## WHAT YOU HAVE TO DO:
Set down each of the following entries word for word, leaving out the pictures.

## DATA RECORDS:
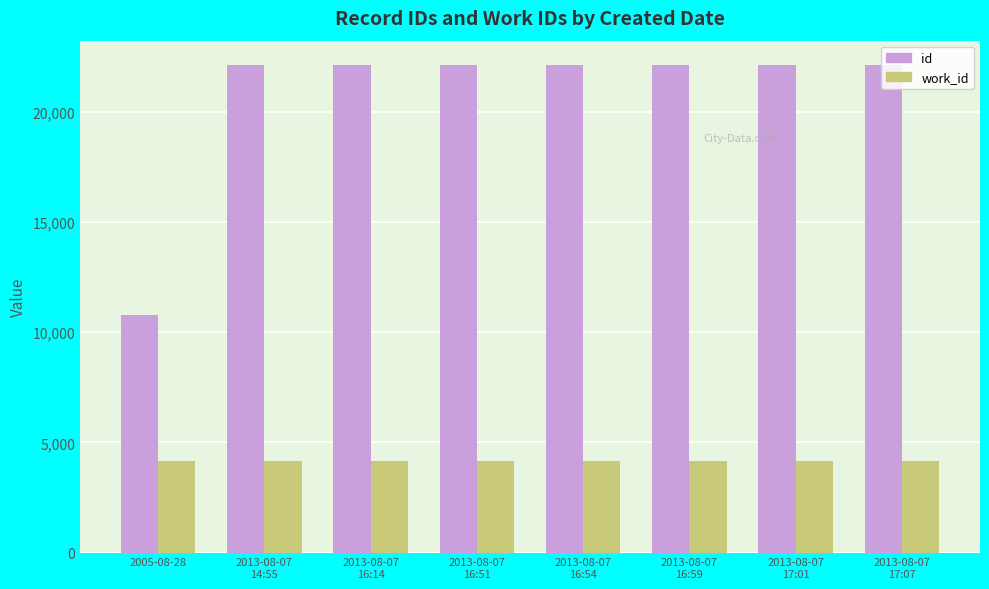

What is the difference between the highest and lowest values at 2013-08-07
16:54?

17939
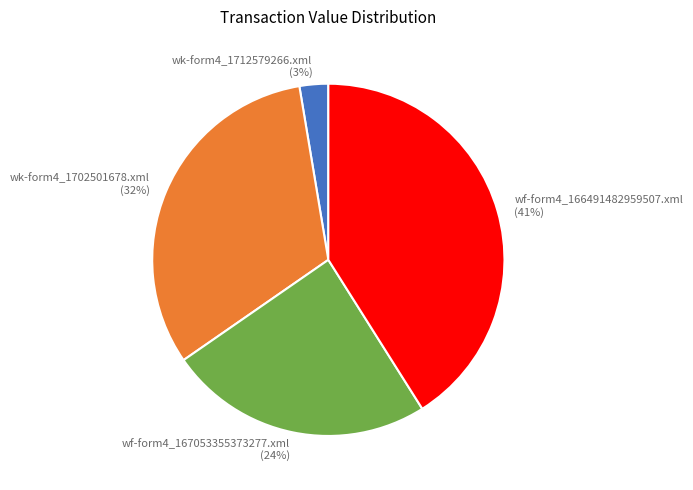

What percentage is the wk-form4_1702501678.xml slice, to the nearest percent?

32%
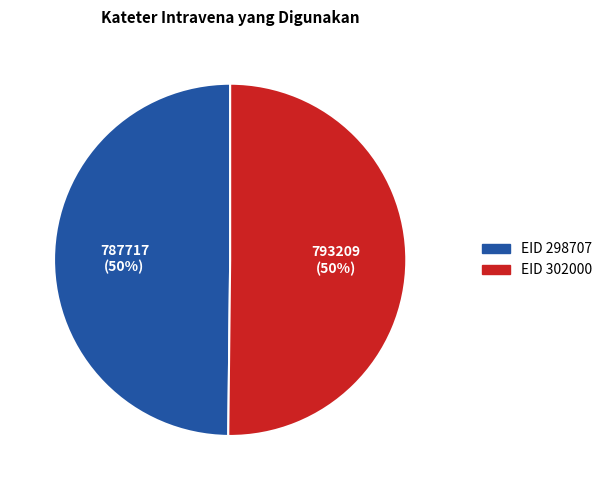

Approximately how many times larger is the value at EID 298707 compared to EID 302000?

1.0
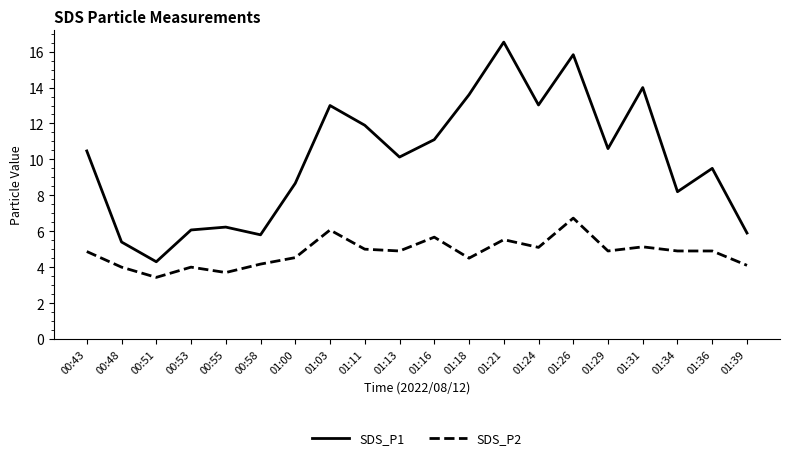

Rank the series at 00:55 from highest to lowest value.

SDS_P1, SDS_P2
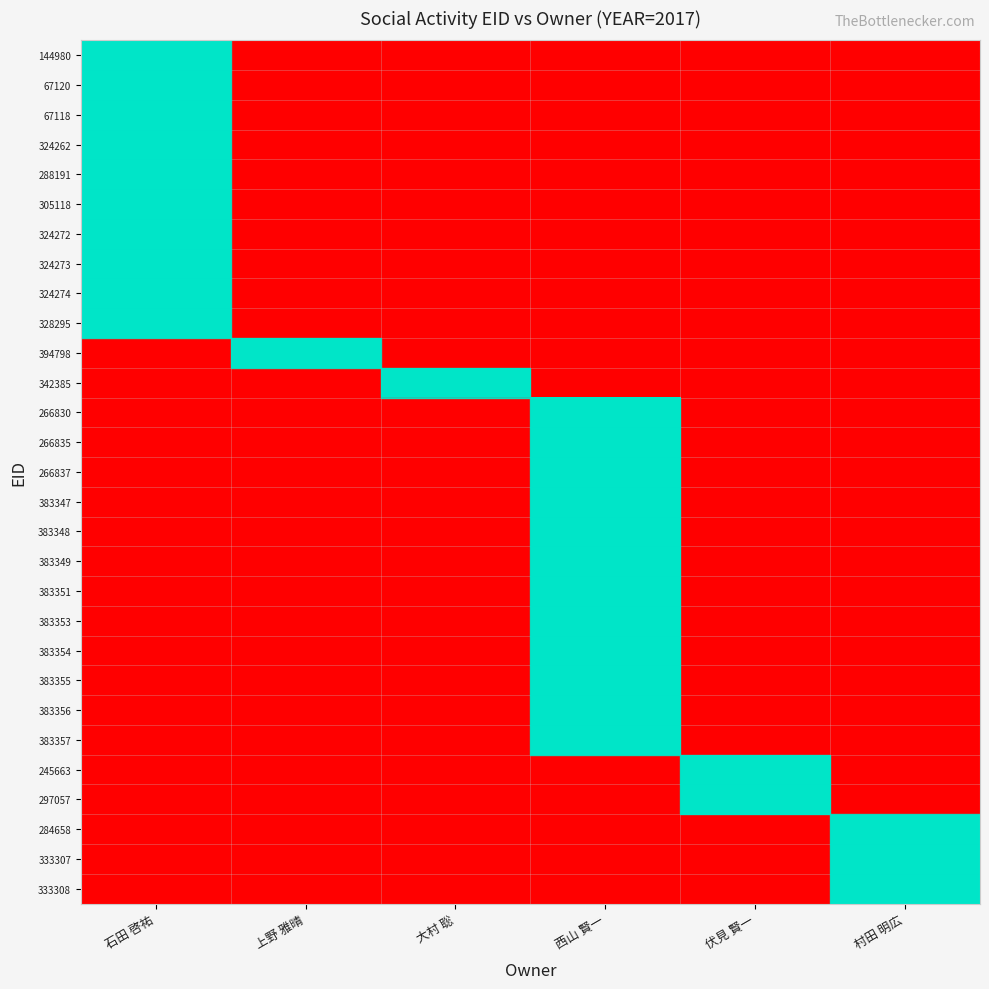

At which category is the sum across all series the highest?

西山 賢一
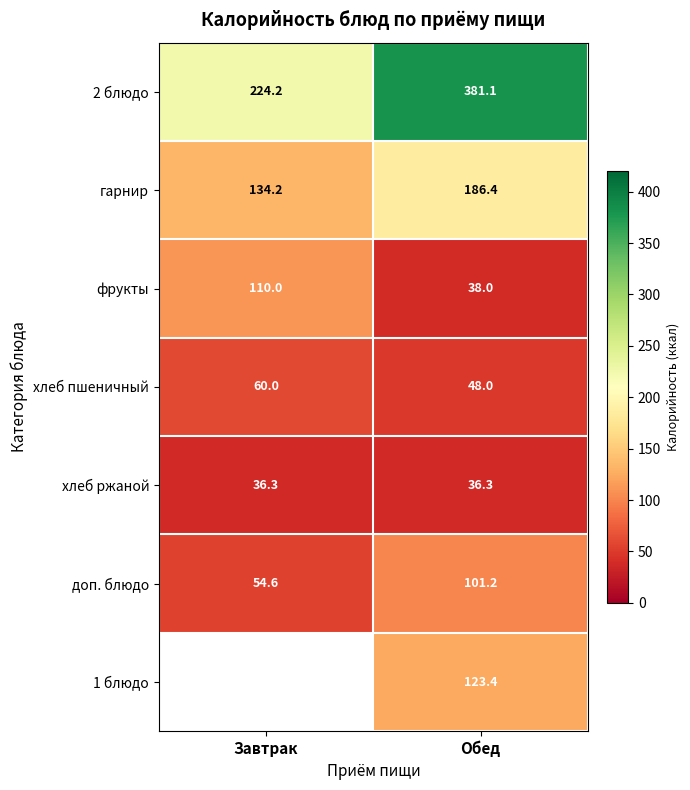

The value of 1 блюдо at Обед is 78.5. True or false?

False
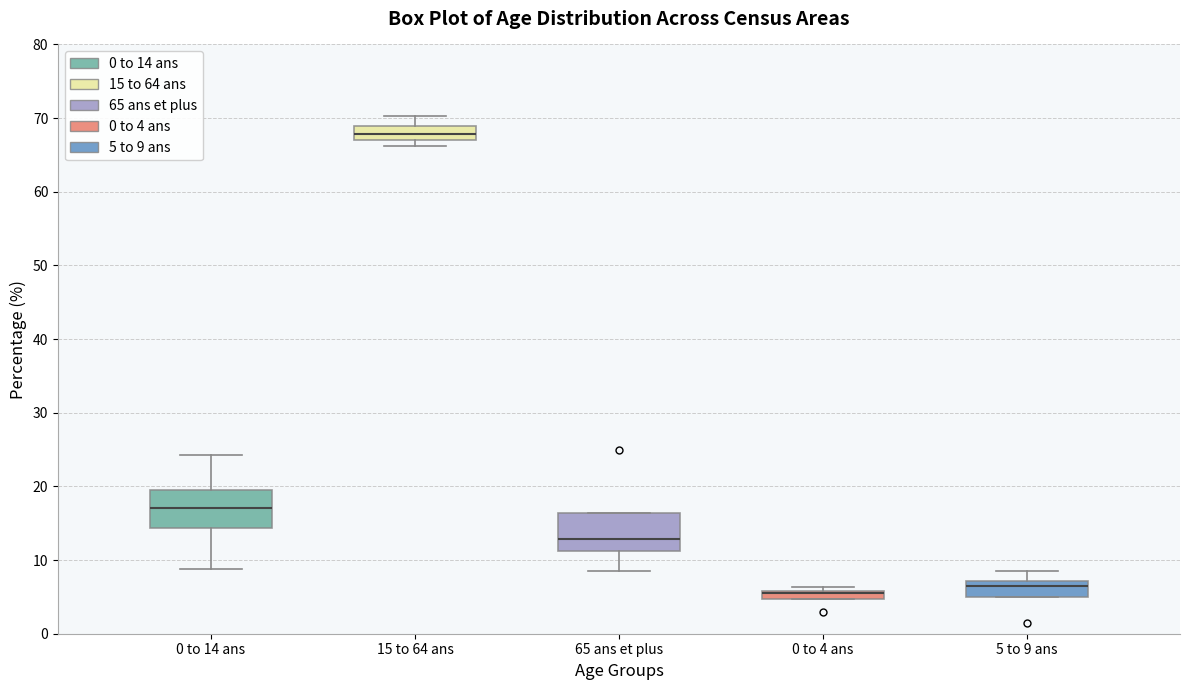

Where is the lower edge of the box for 0 to 4 ans on the y-axis? The values are not printed on the chart, so give them approximately, as read against the axis.

5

## YOUR SOLUTION:
What is the difference between the highest and lowest values at 2013-08-07
16:54?

17939

What percentage is the wk-form4_1702501678.xml slice, to the nearest percent?

32%

Approximately how many times larger is the value at EID 298707 compared to EID 302000?

1.0

Rank the series at 00:55 from highest to lowest value.

SDS_P1, SDS_P2

At which category is the sum across all series the highest?

西山 賢一

The value of 1 блюдо at Обед is 78.5. True or false?

False

Where is the lower edge of the box for 0 to 4 ans on the y-axis? The values are not printed on the chart, so give them approximately, as read against the axis.

5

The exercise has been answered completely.